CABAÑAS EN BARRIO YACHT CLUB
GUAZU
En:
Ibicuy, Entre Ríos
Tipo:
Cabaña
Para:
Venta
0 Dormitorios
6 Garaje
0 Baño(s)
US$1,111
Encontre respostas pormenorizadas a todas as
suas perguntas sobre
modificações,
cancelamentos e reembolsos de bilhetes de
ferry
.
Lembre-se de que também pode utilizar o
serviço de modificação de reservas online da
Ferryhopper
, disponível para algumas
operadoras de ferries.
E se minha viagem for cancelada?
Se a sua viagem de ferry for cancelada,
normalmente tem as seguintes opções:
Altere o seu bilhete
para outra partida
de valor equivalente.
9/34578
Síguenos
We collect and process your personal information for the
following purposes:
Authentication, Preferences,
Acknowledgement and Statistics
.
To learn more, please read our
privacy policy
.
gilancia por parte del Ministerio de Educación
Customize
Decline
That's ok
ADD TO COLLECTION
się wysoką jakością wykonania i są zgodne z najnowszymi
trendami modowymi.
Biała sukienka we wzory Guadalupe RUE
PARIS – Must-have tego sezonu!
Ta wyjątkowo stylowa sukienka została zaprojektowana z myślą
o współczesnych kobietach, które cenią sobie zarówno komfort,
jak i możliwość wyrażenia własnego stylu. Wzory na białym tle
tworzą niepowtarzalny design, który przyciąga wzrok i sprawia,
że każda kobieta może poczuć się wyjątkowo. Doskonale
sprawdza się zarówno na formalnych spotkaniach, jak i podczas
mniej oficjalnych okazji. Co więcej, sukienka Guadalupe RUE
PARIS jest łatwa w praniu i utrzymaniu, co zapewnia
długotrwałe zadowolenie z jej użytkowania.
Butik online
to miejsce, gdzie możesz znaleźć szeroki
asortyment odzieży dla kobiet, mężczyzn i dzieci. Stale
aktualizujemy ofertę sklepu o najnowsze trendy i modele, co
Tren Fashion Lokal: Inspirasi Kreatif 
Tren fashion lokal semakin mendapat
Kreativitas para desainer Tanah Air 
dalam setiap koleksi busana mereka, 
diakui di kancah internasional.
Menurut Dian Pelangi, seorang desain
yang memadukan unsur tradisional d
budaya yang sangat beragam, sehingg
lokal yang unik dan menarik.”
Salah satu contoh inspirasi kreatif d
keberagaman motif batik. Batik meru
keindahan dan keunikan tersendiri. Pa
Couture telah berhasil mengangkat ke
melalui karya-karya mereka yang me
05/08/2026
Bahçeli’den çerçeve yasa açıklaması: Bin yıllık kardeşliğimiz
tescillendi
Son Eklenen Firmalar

#### [Directive]
Set all of the material down once more, unchanged.

#### [Task solution]
CABAÑAS EN BARRIO YACHT CLUB
GUAZU
En:
Ibicuy, Entre Ríos
Tipo:
Cabaña
Para:
Venta
0 Dormitorios
6 Garaje
0 Baño(s)
US$1,111
Encontre respostas pormenorizadas a todas as
suas perguntas sobre
modificações,
cancelamentos e reembolsos de bilhetes de
ferry
.
Lembre-se de que também pode utilizar o
serviço de modificação de reservas online da
Ferryhopper
, disponível para algumas
operadoras de ferries.
E se minha viagem for cancelada?
Se a sua viagem de ferry for cancelada,
normalmente tem as seguintes opções:
Altere o seu bilhete
para outra partida
de valor equivalente.
9/34578
Síguenos
We collect and process your personal information for the
following purposes:
Authentication, Preferences,
Acknowledgement and Statistics
.
To learn more, please read our
privacy policy
.
gilancia por parte del Ministerio de Educación
Customize
Decline
That's ok
ADD TO COLLECTION
się wysoką jakością wykonania i są zgodne z najnowszymi
trendami modowymi.
Biała sukienka we wzory Guadalupe RUE
PARIS – Must-have tego sezonu!
Ta wyjątkowo stylowa sukienka została zaprojektowana z myślą
o współczesnych kobietach, które cenią sobie zarówno komfort,
jak i możliwość wyrażenia własnego stylu. Wzory na białym tle
tworzą niepowtarzalny design, który przyciąga wzrok i sprawia,
że każda kobieta może poczuć się wyjątkowo. Doskonale
sprawdza się zarówno na formalnych spotkaniach, jak i podczas
mniej oficjalnych okazji. Co więcej, sukienka Guadalupe RUE
PARIS jest łatwa w praniu i utrzymaniu, co zapewnia
długotrwałe zadowolenie z jej użytkowania.
Butik online
to miejsce, gdzie możesz znaleźć szeroki
asortyment odzieży dla kobiet, mężczyzn i dzieci. Stale
aktualizujemy ofertę sklepu o najnowsze trendy i modele, co
Tren Fashion Lokal: Inspirasi Kreatif 
Tren fashion lokal semakin mendapat
Kreativitas para desainer Tanah Air 
dalam setiap koleksi busana mereka, 
diakui di kancah internasional.
Menurut Dian Pelangi, seorang desain
yang memadukan unsur tradisional d
budaya yang sangat beragam, sehingg
lokal yang unik dan menarik.”
Salah satu contoh inspirasi kreatif d
keberagaman motif batik. Batik meru
keindahan dan keunikan tersendiri. Pa
Couture telah berhasil mengangkat ke
melalui karya-karya mereka yang me
05/08/2026
Bahçeli’den çerçeve yasa açıklaması: Bin yıllık kardeşliğimiz
tescillendi
Son Eklenen Firmalar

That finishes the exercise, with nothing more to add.